Just like "egalitarian" communist Russia had as a standard policy for the Party bosses.

Its also the only method that will cause the "global warming" phoney scares to be averted. A case where scaring the populace as a way to political power backfires on the anti-technology coacal cavites.

What sort of money would you put on the claim that global warming is phoney, Stan?  Do you have the courage of your convictions?

Well it's not exactly "new" technology, considering Formula 1 ditched camshafts years ago, albeit using pneumatic activation instead of electro magnetic. The real news here is the $400 cost. That's a LOT of money for a manufacturer to sink into an engine believe it or not, but it's cheap enough that it will get adoption at least in the high end cars first and hopefully continue to get cheaper over time.

As for the mention of BMW, that's still a conventional engine, conventional valvetrain, and in fact a conventional fixed camshaft.

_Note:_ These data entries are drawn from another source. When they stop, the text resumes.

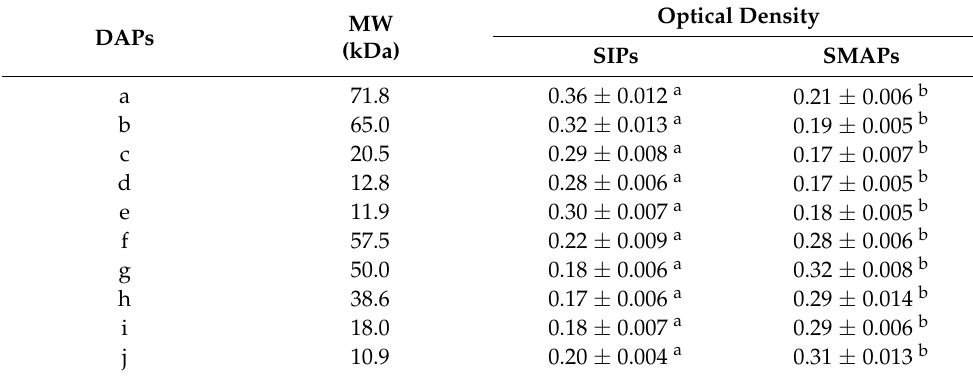
Table 1. Average optical density (OD) values (mean ± SE) of differentially abundant proteins (DAPs) of the sperm intracellular proteins (SIPs) and the sperm membrane-associated proteins (SMAPs) of dog ( Canis lupus familiaris ) cauda epididymal spermatozoa (n = 15). Different superscripts within rows indicate statistically significant differences ( p ≤ 0.001) between fractions. DAPs were marked with letters from a to j. MW—average molecular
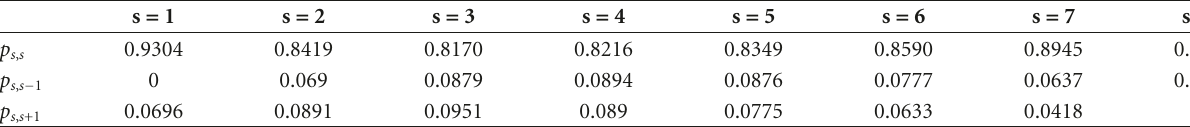
Table 1: Channel state transition probability.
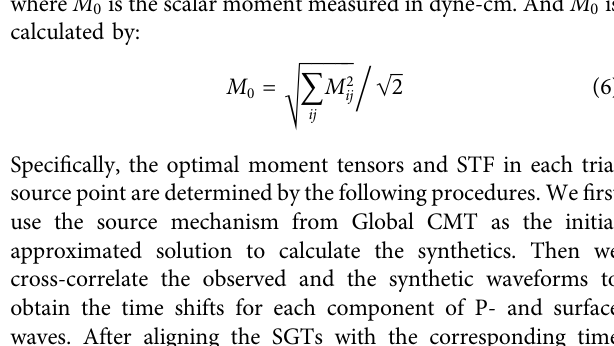
Frontiers in Earth Science |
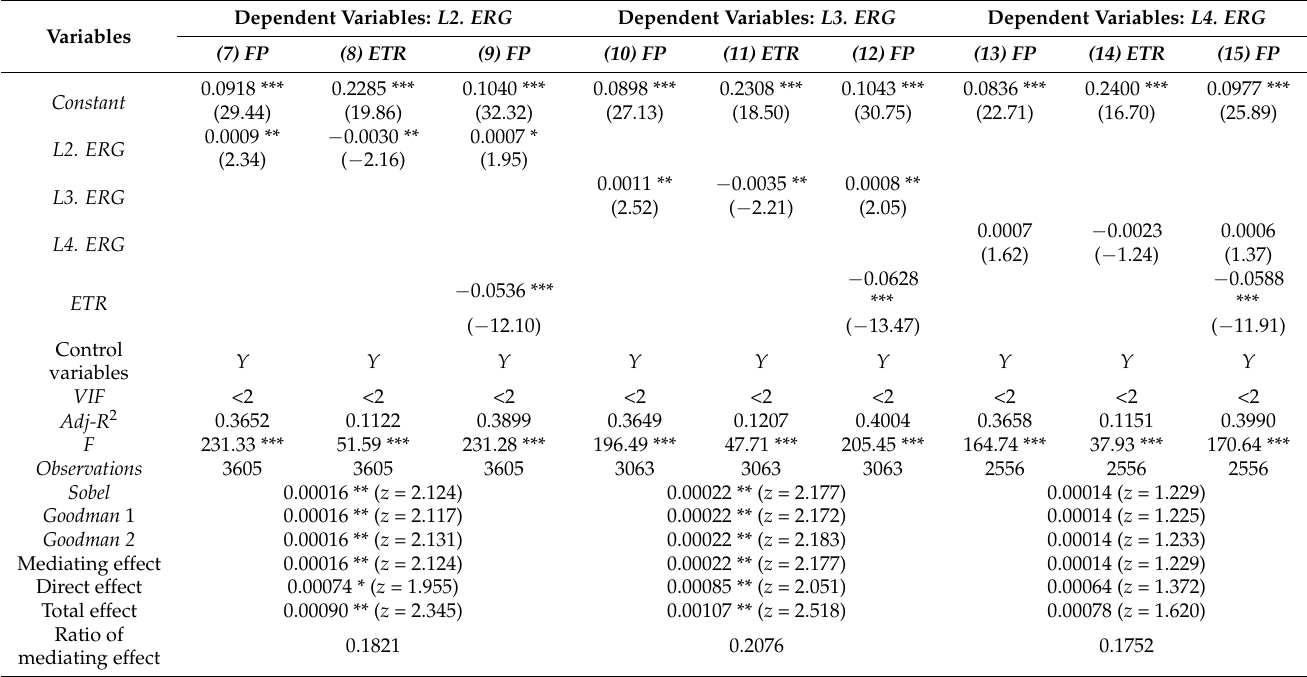
Table 6. Regression results (lag phase II, III and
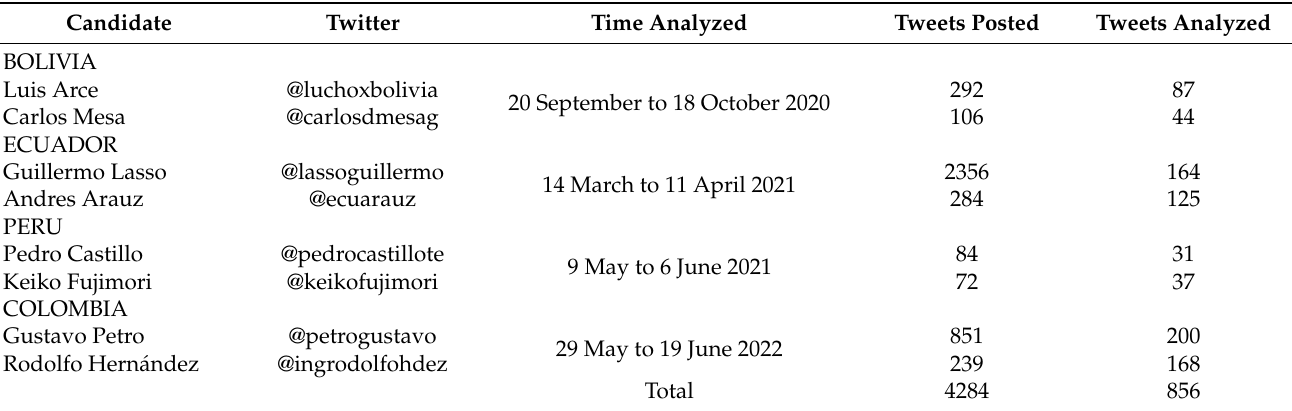
Table 1. Object of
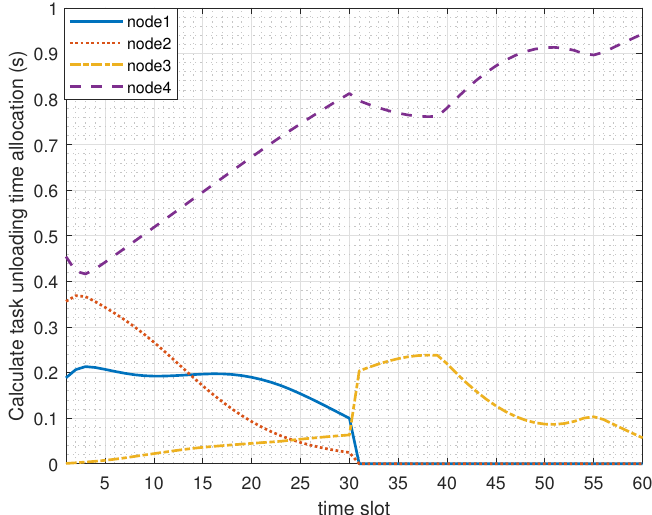
Figure 4. Time scheduling curve of each user in each time slot.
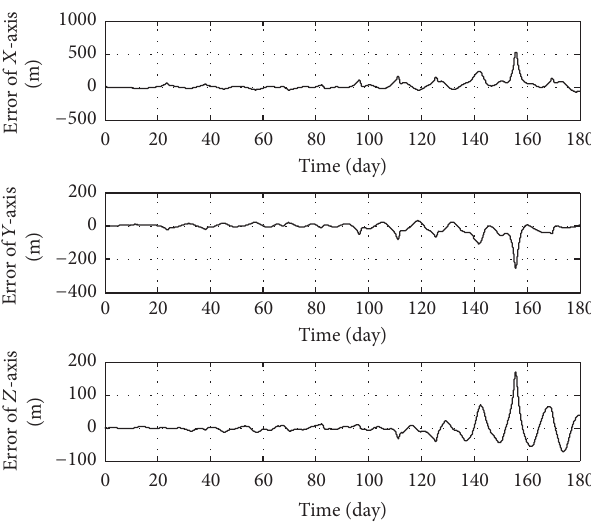
Figure 5: The AOD position error of 𝐿 1 using EKF.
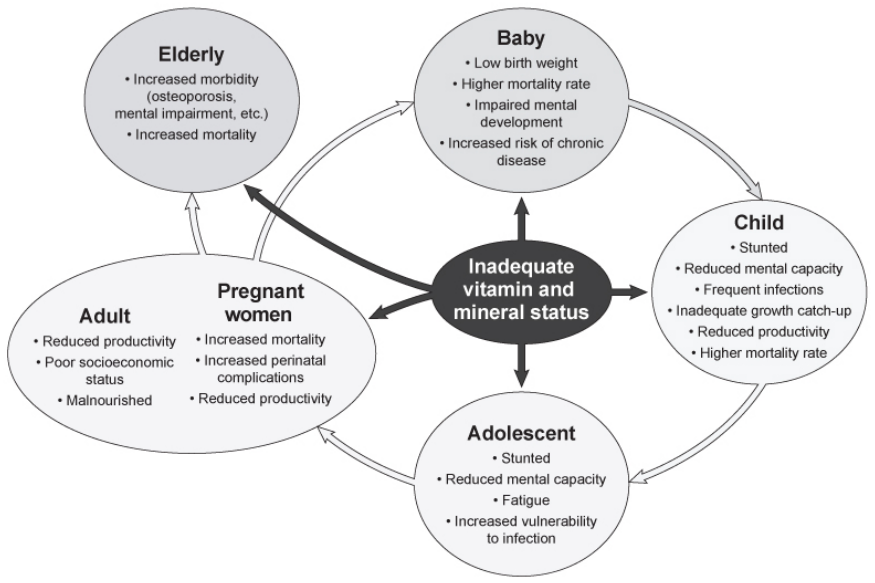
Figure 3. The cycle of micronutrient inadequacies across the life span [7]. Reproduced from Bailey, R.L. et al., with permission from S. Karger AG, Basel.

All BMW did was float the camshaft locator so it can move the camshaft up and down relative to the cylinder head instead of bolting it hard to the cylinder head like every other engine.

Lastly, on the topic of people spending $750 for a timing belt and water pump change on a $1000 car, don't laugh but I've known plenty of people who would buy a car for $500 then end up putting $2000 into it in maintenance over the following year. It happens!

Sid:

There are a lot of cars of 10-15 years origin which really worth spending of 2-3 grands to fix. But they cost more then 500$, check for example venerable Honda CRX, Acura Integra, or VW Corrado.

I love all the skeptics around here. Why would this claim be so unreal with the following being a fact?

2005 BMW 330i w/ continuously variable timing = 18/25

2006 BMW 330i w/ continuously variable timing & variable lift on INTAKE VALVES ONLY = 21/29

Both had automatics and no type of cylinder deactivation. Granted, the '06 had a 6-speed auto (vs. 5), but it was also 100lbs heavier.

BMW's Valvetronic is admittedly not as responsive as the camless setup, and was only applied to the intake valves. According to my calculations, the combined fuel economy was improved by OVER 20% in this situation.